Sen. Lindsey Graham, R-S.C., one of the sponsors of the legislation, vowed to return to health care after tax reform and said it was not a matter of "if" but "when" health reform is achieved.
Senate Majority Leader Mitch McConnell, R-Ky., said that the Senate would turn to tax reform.
In a statement, the bill’s four authors -- Graham, Bill Cassidy, R-La., Dean Heller R-Nev., and Ron Johnson, R-Wis. -- said the bill’s failure came down to “circumstances under our control and not under our control, the process and timing of this vote did not line up this time.”
“We will push on,” they wrote.
“The most frequent frustration we heard from our colleagues ranging from Sen. McCain to Sen. Murkowski was that time and process were the biggest obstacles to their support. There is no doubt about their commitment to repeal and replace Obamacare and no doubt about their support of local control,” they continued.

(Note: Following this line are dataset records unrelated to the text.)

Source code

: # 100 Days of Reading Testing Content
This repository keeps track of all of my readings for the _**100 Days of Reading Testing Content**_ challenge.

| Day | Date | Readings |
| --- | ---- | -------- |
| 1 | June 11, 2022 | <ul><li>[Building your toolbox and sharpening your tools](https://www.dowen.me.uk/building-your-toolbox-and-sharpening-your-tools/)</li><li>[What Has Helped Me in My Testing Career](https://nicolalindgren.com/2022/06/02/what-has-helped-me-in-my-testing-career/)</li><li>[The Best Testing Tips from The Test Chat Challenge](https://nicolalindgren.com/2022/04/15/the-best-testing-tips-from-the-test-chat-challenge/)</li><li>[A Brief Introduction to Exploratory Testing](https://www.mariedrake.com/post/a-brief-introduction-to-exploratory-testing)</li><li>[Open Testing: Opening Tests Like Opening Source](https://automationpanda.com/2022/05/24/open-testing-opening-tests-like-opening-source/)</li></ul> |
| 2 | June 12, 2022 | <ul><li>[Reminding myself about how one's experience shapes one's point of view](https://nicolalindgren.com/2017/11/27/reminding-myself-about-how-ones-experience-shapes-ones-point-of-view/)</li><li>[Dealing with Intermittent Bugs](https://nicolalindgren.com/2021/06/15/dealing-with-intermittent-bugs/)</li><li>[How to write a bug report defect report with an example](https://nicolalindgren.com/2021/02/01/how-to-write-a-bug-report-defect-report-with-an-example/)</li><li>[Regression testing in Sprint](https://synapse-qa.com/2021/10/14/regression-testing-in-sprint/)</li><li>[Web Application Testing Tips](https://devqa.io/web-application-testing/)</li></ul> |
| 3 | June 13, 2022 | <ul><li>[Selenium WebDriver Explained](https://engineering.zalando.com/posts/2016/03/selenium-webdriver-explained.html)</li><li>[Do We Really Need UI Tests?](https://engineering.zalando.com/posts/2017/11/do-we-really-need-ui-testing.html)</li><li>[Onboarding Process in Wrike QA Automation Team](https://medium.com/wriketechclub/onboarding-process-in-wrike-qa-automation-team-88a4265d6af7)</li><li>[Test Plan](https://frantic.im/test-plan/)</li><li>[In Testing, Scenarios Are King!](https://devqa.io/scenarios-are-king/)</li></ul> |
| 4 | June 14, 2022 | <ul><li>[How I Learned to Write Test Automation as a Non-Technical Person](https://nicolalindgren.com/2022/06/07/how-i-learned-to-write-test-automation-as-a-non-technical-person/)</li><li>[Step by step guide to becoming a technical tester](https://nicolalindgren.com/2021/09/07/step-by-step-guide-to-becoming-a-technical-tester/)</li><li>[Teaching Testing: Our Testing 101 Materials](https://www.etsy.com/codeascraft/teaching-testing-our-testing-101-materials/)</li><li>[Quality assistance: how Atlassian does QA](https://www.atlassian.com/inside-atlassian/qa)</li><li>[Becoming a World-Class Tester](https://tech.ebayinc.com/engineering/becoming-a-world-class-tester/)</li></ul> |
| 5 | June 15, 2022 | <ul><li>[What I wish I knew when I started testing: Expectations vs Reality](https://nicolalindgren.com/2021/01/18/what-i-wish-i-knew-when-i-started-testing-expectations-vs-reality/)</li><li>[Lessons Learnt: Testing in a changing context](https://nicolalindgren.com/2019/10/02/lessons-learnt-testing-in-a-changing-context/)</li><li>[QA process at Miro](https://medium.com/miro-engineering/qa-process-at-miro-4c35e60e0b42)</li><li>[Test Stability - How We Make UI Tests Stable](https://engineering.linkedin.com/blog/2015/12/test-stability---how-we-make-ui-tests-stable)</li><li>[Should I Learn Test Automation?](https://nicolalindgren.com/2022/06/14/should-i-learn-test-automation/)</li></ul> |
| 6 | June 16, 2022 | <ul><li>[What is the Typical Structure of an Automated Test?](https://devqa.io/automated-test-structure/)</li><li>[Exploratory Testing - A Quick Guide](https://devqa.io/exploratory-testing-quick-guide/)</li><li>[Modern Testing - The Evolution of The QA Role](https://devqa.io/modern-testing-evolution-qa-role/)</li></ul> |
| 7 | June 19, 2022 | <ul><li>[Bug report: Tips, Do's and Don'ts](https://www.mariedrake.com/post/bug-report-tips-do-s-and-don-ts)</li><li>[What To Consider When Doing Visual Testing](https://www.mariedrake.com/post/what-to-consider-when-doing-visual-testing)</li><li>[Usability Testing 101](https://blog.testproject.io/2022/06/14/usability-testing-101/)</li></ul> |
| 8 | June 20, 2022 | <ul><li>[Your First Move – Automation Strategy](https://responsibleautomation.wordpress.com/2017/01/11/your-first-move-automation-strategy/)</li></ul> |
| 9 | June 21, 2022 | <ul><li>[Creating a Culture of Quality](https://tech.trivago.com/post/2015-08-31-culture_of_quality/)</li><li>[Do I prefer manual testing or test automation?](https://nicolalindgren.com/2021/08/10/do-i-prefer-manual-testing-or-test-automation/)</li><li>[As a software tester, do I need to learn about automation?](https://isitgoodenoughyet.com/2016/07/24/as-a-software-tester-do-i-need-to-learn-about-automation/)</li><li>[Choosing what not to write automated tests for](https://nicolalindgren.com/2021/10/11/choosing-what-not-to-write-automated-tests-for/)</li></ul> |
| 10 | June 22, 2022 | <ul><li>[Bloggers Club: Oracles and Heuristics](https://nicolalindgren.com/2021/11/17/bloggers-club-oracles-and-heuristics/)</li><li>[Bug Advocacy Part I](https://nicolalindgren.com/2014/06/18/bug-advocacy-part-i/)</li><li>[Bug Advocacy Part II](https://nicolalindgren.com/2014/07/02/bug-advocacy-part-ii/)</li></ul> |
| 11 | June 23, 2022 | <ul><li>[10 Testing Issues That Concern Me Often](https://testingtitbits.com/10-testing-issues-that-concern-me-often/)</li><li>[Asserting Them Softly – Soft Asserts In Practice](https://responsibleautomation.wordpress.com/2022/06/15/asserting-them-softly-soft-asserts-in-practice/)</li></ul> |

“It is just a matter of time until we fulfill our promise to repeal and replace Obamacare with something far better. For the American people, when it comes to Obamacare, the worst is yet to come. That is why we believe Graham-Cassidy-Heller-Johnson is needed and will eventually pass.”
Under current budget reconciliation rules, Senate Republicans could not reach a simple majority of 51 votes to pass Graham-Cassidy before Sept. 30.